AVAILABLE DATA
▬▬▬▬▬▬▬▬▬▬
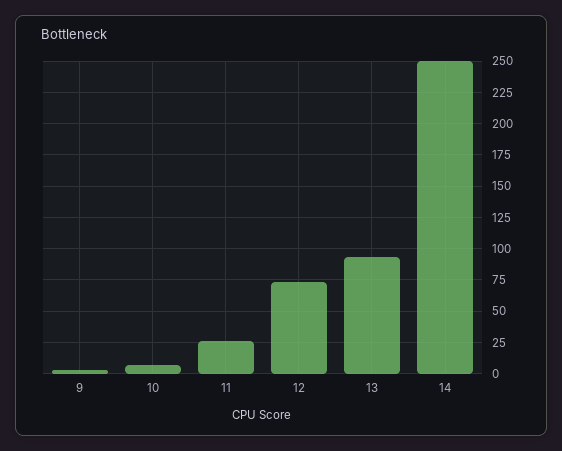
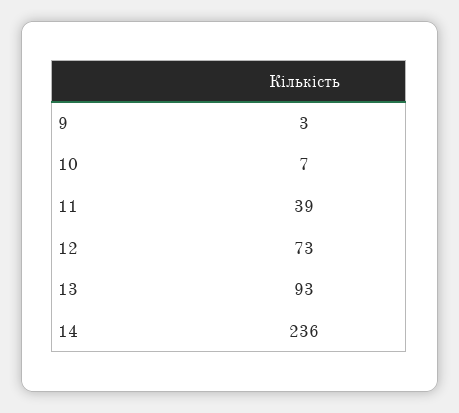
11: 25 -> 39
14: 250 -> 236

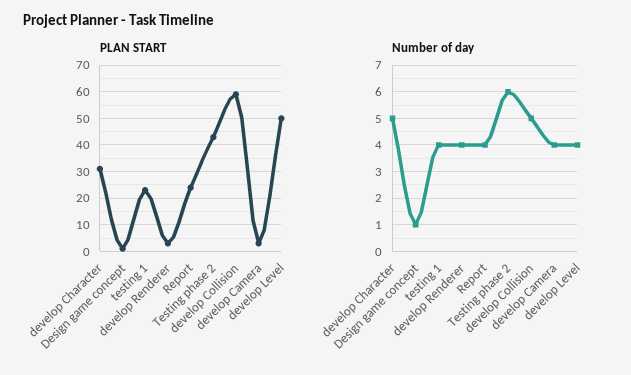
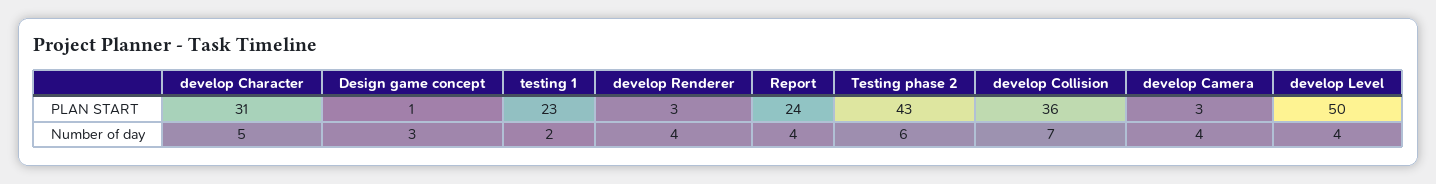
PLAN START, develop Collision: 60 -> 36
Number of day, Design game concept: 1 -> 3
Number of day, testing 1: 4 -> 2
Number of day, develop Collision: 5 -> 7

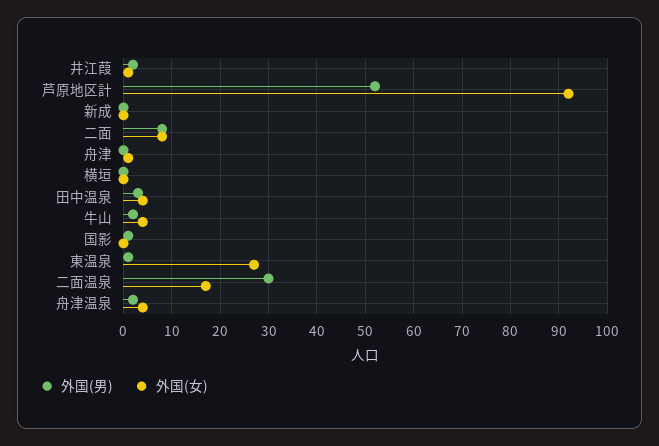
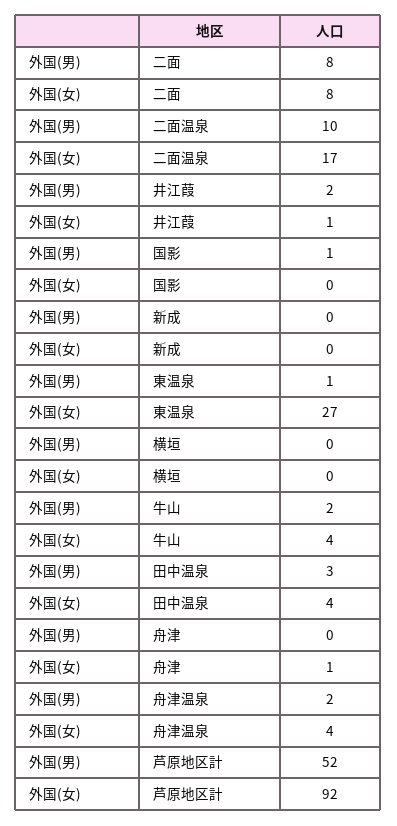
外国(男), 二面温泉: 30 -> 10

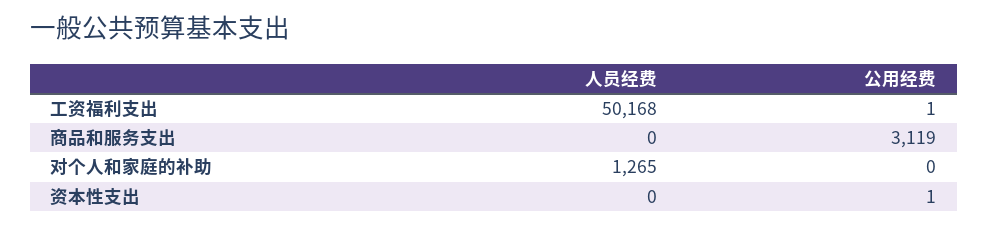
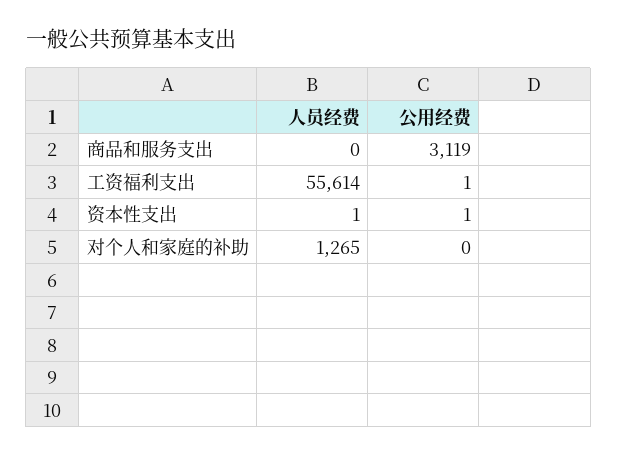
人员经费, 工资福利支出: 50168 -> 55614
人员经费, 资本性支出: 0 -> 1

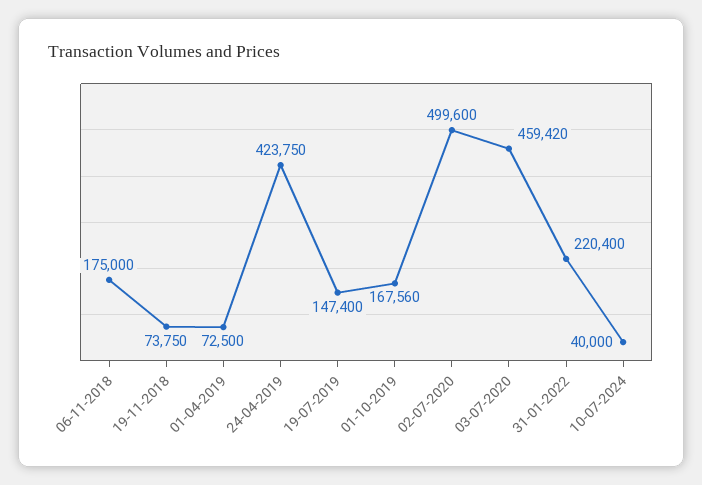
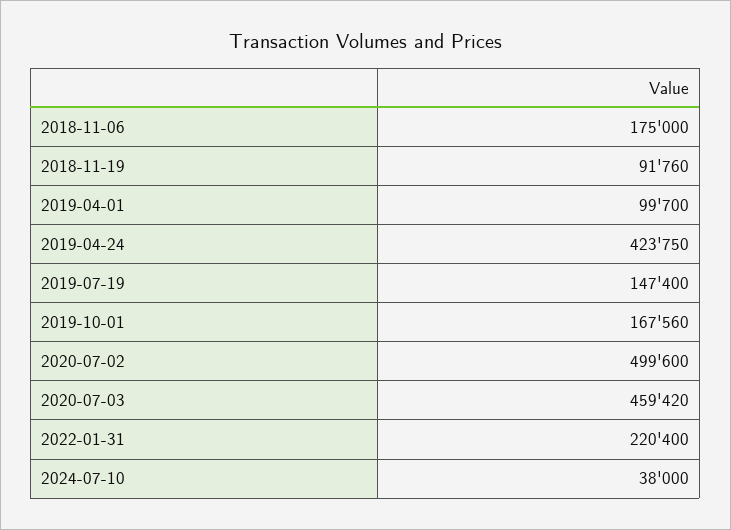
19-11-2018: 73750 -> 91760
01-04-2019: 72500 -> 99700
10-07-2024: 40000 -> 38000

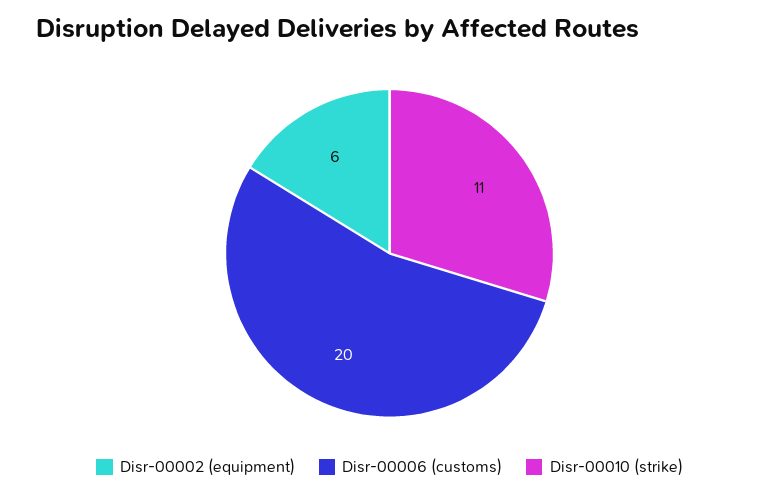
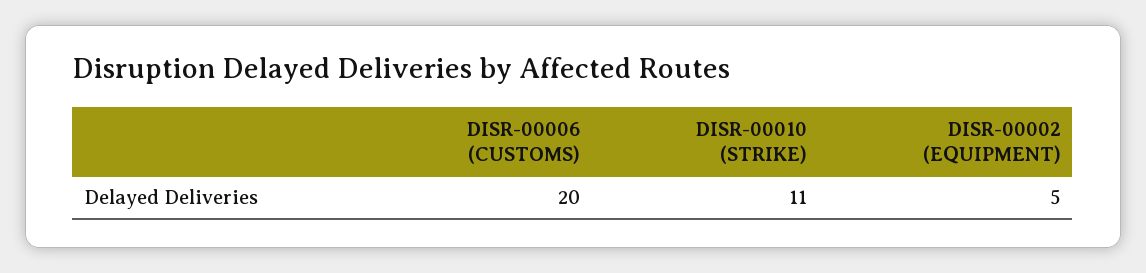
Disr-00002 (equipment): 6 -> 5

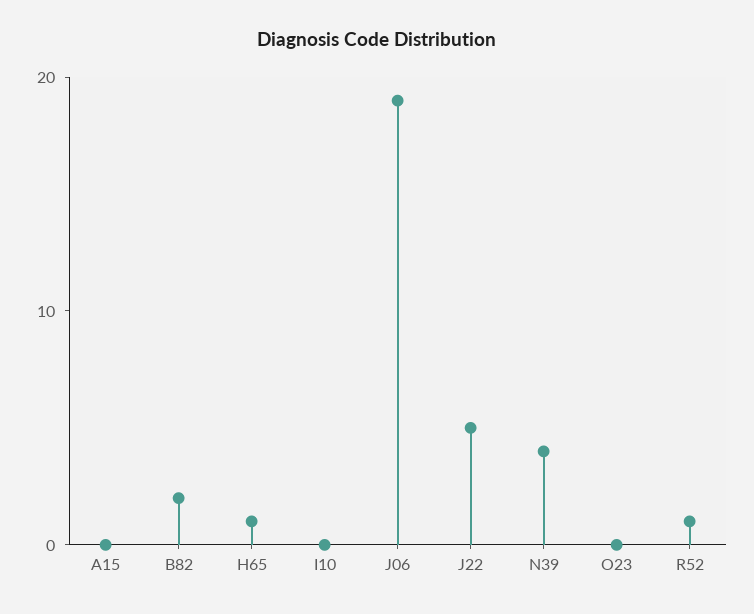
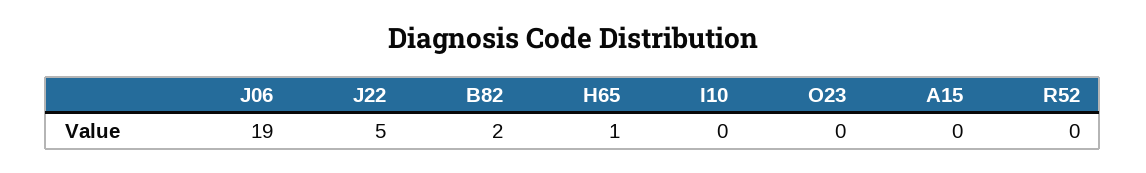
N39: 4 -> none
R52: 1 -> 0

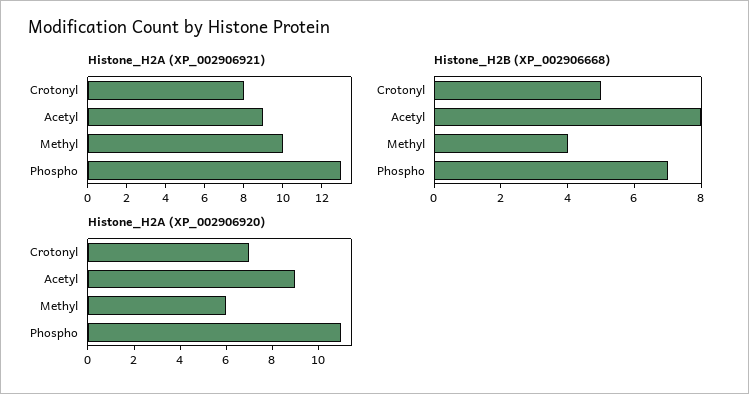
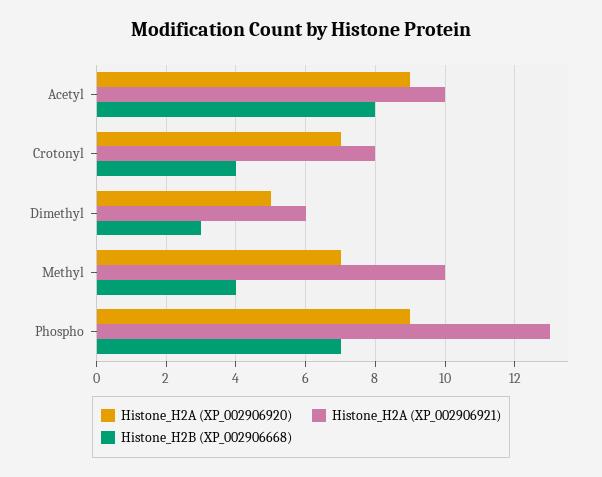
Histone_H2A (XP_002906921), Acetyl: 9 -> 10
Histone_H2B (XP_002906668), Crotonyl: 5 -> 4
Histone_H2A (XP_002906920), Methyl: 6 -> 7
Histone_H2A (XP_002906920), Phospho: 11 -> 9
Histone_H2A (XP_002906920), Dimethyl: none -> 5
Histone_H2A (XP_002906921), Dimethyl: none -> 6
Histone_H2B (XP_002906668), Dimethyl: none -> 3

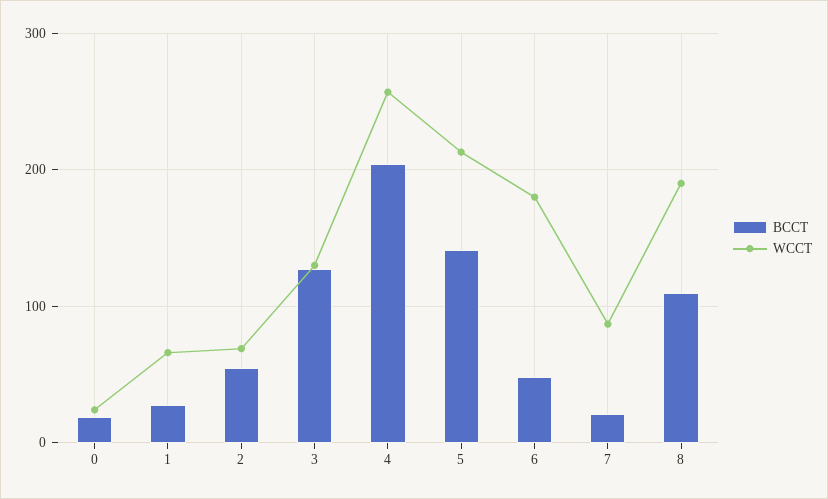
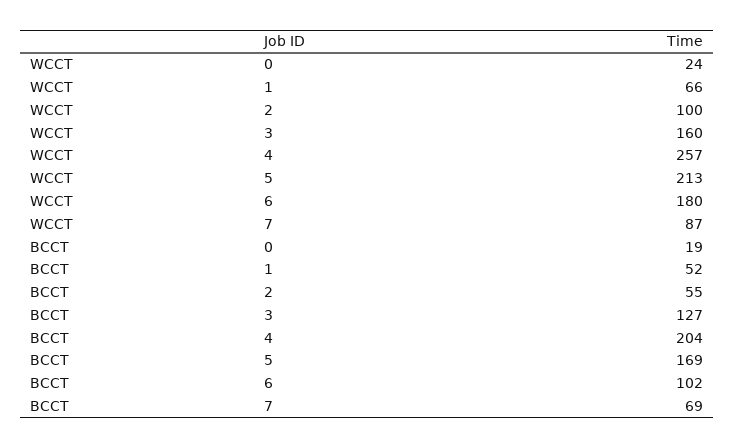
BCCT, 1: 30 -> 52
WCCT, 2: 70 -> 100
WCCT, 3: 130 -> 160
BCCT, 5: 140 -> 169
BCCT, 6: 50 -> 102
BCCT, 7: 20 -> 69
BCCT, 8: 110 -> none
WCCT, 8: 190 -> none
▬▬▬▬▬▬▬▬▬▬
AIM OF THE TASK
Return each entry exactly as it appears above, but exclude the pictures.

OUTPUT BELOW
11: 25 -> 39
14: 250 -> 236

PLAN START, develop Collision: 60 -> 36
Number of day, Design game concept: 1 -> 3
Number of day, testing 1: 4 -> 2
Number of day, develop Collision: 5 -> 7

外国(男), 二面温泉: 30 -> 10

人员经费, 工资福利支出: 50168 -> 55614
人员经费, 资本性支出: 0 -> 1

19-11-2018: 73750 -> 91760
01-04-2019: 72500 -> 99700
10-07-2024: 40000 -> 38000

Disr-00002 (equipment): 6 -> 5

N39: 4 -> none
R52: 1 -> 0

Histone_H2A (XP_002906921), Acetyl: 9 -> 10
Histone_H2B (XP_002906668), Crotonyl: 5 -> 4
Histone_H2A (XP_002906920), Methyl: 6 -> 7
Histone_H2A (XP_002906920), Phospho: 11 -> 9
Histone_H2A (XP_002906920), Dimethyl: none -> 5
Histone_H2A (XP_002906921), Dimethyl: none -> 6
Histone_H2B (XP_002906668), Dimethyl: none -> 3

BCCT, 1: 30 -> 52
WCCT, 2: 70 -> 100
WCCT, 3: 130 -> 160
BCCT, 5: 140 -> 169
BCCT, 6: 50 -> 102
BCCT, 7: 20 -> 69
BCCT, 8: 110 -> none
WCCT, 8: 190 -> none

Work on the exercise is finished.